# Tap Water



## youngy (7/7/08)

Hi all,

Going to do my third AG on the weekend. I have just made by Electric HLT which i am planning to use. It will be a 3 tier gravity system I will be using.

Previously I used to used filtered water (fill a 30L cube from Kitchen) and used my boil kettle as my HLT. So lifting the cube and pouring it was not to bad (1m off the ground)

Problem now is the HLT will be around 2+m off the ground and lifting it up there would not be fun.

I could get a pump to pump the water up to the HLT. (just a cheap little one)

or

Just fill it up with the garden hose.

The water will not be boiled in HLT it will be on a timer and the MashMaster controller preset ready to mash.

Do people use water straight from the garden hose?

Cheers,

Youngy


----------



## razz (7/7/08)

I used to Youngy, but now I use rainwater. Either way, I boil all my water.


----------



## Kleiny (7/7/08)

I use water from my rain water tank through a new hose just for brewing and it doesn't effect the taste
if i was to buy another hose i would just by a food grade caravan style hose from bunnings a bit dearer but probably worth it


----------



## mark_m (7/7/08)

I've filled with the garden hose for years with K&K, & have continued with AG.

I think as long as the connections are clean & you run the "standing" water out of the hose to eliminate surprises, shouldn't be a problem.

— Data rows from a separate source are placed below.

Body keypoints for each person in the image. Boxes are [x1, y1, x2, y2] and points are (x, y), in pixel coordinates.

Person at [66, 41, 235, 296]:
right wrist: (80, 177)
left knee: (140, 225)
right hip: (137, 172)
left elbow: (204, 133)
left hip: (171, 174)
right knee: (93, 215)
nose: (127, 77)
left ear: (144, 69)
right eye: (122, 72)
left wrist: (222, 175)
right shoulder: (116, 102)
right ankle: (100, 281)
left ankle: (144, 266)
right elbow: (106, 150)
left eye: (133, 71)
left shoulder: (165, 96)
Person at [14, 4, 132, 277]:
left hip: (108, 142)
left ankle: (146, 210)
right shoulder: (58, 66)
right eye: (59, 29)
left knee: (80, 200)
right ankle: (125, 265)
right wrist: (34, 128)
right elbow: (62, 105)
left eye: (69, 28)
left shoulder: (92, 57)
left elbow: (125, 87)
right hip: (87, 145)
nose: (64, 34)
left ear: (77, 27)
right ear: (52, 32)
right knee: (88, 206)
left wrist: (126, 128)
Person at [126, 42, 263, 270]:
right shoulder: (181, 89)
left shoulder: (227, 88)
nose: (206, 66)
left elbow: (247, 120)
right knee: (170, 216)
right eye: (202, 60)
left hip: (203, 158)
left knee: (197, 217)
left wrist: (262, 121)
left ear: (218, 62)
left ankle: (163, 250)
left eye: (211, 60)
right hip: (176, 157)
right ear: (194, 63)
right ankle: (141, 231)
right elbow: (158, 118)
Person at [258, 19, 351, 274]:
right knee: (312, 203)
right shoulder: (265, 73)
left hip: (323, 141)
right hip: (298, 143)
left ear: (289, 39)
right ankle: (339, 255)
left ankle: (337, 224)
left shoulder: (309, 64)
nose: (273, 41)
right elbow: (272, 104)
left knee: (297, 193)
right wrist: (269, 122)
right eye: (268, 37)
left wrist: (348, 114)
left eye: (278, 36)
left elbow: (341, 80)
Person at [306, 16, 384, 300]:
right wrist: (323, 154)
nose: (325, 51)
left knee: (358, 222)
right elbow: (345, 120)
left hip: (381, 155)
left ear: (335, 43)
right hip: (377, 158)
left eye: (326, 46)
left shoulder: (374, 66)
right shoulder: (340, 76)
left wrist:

Have recently modified my HLT / bucket'o'death so that hose fitting snaps onto the ball valve, easier & drier than running a hose above head height & much easier to control.

Good luck.

Mark


----------



## Julez (7/7/08)

youngy said:


> Hi all,
> 
> Going to do my third AG on the weekend. I have just made by Electric HLT which i am planning to use. It will be a 3 tier gravity system I will be using.
> 
> ...



I'd get a cheap aquarium pump (assuming you will be pumping cold water into HLT, then heating) and continue to filter to get rid of chlorine and other nasties. That will be an inexpensive solution, for what should theoretically result in better beer. The hose would be an easier solution, but more risk to beer quality.


----------



## youngy (7/7/08)

I might just go the pump option.

Anyone knows where to get a cheap water pump? bunnigns etc.... It will be used for filling the HTL with cold water only.

Cheers,

Youngy


----------



## ozpowell (7/7/08)

youngy said:


> Previously I used to used filtered water (fill a 30L cube from Kitchen) and used my boil kettle as my HLT. So lifting the cube and pouring it was not to bad (1m off the ground)
> 
> Problem now is the HLT will be around 2+m off the ground and lifting it up there would not be fun.



Why not make 2 or 3 trips to the kitchen with 10 or 15L?


----------



## sama (7/7/08)

thinking of grabbing one of these for a hlt to mash tun pump and just gravity draining mash tun to boiler.Might be what your looking for

http://www.rainwatertankpumps.com.au/prod1.htm


----------